The Bradens concede that the general principle governing hospital negligence is that stated in Western Insurance Co. v. Brochner, 682 P.2d 1213 (Colo.App. 1983): "In extending staff privileges to a doctor, a hospital does not generally expose itself to liability for the doctor's negligence unless it knows or should know of a propensity on the doctor's part to commit negligent acts." Hence, the material issues of fact here, if any, center on the question whether the hospital knew or should have known of Dr. Graul's alleged misconduct.
Based on the affidavit of its president and chief executive officer, the hospital made a convincing showing that genuine issues of fact were lacking. See C.R.C.P. 56(c); Ginter v. Palmer Co., 196 Colo. 203, 585 P.2d 583 (1978). Thereupon, C.R.C.P. 56(e) required that the Bradens adequately demonstrate by relevant and specific facts that a real controversy exists. Hadley v. Moffat County School District RE-1, 641 P.2d 284 (Colo.App. 1981). We conclude they have failed to meet their burden of demonstrating that a real controversy exists.

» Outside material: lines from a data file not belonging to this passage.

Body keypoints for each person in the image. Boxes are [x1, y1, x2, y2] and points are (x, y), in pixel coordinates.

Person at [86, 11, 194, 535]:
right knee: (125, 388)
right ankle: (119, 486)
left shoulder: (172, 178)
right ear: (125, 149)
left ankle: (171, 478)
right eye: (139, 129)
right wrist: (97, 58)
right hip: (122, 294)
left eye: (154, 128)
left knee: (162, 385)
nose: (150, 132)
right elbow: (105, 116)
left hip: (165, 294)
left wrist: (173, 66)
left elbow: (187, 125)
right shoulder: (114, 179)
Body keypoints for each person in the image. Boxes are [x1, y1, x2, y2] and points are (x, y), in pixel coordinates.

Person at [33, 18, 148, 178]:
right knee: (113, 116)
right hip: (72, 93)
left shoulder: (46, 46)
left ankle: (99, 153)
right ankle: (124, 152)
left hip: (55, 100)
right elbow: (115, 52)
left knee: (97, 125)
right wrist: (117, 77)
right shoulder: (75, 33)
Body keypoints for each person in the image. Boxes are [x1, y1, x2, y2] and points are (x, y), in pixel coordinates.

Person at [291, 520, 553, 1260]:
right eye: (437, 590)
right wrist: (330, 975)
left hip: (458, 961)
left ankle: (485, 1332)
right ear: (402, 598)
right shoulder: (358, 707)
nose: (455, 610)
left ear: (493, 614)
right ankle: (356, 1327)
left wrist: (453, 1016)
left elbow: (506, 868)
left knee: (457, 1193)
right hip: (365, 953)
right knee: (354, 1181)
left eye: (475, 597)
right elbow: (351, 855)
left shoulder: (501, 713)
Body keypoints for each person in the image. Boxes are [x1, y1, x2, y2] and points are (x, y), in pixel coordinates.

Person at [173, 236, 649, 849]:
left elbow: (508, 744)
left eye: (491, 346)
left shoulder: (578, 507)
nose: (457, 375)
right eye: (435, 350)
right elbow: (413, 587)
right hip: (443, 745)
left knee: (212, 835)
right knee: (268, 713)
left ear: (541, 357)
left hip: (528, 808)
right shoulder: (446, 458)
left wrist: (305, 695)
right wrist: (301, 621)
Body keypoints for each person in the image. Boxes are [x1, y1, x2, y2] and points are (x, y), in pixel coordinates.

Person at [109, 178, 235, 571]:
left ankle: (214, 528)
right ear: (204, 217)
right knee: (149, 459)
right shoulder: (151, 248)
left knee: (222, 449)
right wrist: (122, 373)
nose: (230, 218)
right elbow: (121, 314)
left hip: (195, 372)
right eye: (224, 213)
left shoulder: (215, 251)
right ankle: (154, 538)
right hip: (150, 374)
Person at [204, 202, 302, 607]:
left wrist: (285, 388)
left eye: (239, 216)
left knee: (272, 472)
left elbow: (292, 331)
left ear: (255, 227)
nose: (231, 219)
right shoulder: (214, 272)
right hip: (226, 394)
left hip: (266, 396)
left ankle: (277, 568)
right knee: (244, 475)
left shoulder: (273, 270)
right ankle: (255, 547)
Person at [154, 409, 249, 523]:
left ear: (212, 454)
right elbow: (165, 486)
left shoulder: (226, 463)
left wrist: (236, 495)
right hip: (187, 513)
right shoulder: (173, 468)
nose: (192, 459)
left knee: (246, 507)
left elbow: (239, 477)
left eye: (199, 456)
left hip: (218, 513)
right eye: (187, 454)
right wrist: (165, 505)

The Bradens' statistics do not, in themselves, indicate a proclivity on the part of Dr. Graul to perform unnecessary amputations, because multiple surgeries do not support a reasonable inference that any one procedure, including the procedure in this case, was unnecessary or negligently performed. These statistics do not support the Bradens' contention that the hospital knew or should have known of any alleged misconduct.

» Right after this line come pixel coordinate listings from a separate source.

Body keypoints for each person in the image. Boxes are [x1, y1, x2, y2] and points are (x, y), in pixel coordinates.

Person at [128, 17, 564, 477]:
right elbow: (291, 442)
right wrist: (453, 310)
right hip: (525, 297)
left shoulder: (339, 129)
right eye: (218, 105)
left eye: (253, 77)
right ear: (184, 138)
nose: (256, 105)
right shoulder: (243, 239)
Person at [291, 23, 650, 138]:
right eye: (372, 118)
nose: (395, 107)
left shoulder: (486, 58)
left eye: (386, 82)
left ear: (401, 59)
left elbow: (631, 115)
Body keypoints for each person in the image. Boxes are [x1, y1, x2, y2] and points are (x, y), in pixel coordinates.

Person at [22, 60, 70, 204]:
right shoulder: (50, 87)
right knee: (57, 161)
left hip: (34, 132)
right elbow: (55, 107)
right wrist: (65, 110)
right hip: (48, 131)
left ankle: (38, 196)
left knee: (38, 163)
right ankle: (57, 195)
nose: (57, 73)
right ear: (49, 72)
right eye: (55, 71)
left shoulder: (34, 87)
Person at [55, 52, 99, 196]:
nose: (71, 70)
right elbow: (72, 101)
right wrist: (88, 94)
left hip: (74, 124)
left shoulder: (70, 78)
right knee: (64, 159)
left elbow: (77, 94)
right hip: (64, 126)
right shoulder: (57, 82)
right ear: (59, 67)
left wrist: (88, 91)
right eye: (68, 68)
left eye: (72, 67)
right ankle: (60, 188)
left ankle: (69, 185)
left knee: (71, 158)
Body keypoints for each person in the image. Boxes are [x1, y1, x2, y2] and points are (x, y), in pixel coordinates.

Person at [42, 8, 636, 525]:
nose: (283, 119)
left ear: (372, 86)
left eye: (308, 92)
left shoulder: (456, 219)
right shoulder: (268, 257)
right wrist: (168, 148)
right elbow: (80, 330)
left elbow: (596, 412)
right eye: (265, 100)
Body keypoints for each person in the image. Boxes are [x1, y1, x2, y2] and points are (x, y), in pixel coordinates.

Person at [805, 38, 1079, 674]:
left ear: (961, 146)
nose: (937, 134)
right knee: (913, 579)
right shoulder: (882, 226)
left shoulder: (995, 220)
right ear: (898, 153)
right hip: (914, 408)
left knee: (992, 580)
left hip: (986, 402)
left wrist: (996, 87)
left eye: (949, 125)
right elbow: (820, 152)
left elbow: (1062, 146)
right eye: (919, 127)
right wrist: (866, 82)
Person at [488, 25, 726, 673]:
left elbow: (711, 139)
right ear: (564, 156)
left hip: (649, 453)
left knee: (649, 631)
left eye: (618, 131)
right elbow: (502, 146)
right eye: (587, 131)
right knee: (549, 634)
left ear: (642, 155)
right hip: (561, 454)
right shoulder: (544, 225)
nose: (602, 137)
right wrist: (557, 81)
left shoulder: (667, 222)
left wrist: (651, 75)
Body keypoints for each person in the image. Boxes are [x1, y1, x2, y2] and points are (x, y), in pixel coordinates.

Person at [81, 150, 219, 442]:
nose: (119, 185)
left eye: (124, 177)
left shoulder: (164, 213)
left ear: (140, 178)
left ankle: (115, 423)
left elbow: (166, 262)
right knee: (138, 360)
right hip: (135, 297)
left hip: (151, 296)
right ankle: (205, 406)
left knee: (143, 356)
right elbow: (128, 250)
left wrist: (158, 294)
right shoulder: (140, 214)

Similarly, although the hospital's by-laws show a rather elaborate administrative structure of supervision and monitoring to ensure quality health care, they do not support the Bradens' contention that the hospital knew or should have known of any mistreatments. Likewise unsupportive are the remainder of materials submitted by the Bradens since none of those materials provide any information of or support for the allegations of specific harm contained in the Bradens' complaint.
Finally, we find inapplicable Bradens' argument of constructive knowledge or of direct chain of command leading to negligence of the hospital. A hospital has certain inherent responsibilities regarding the quality of medical care furnished to its patients, and to meet this standard of responsibility, the hospital has a duty to supervise the competence of its staff. Fridena v. Evans, 622 P.2d 463 (Arizona 1981). However, there is no evidence presented by the Bradens here indicating any negligent supervision.
Under these circumstance, the summary judgment was properly granted. C.R.C.P. 56; Hadley, supra.
The judgment is affirmed.
JUDGE KELLY and JUDGE BABCOCK concur.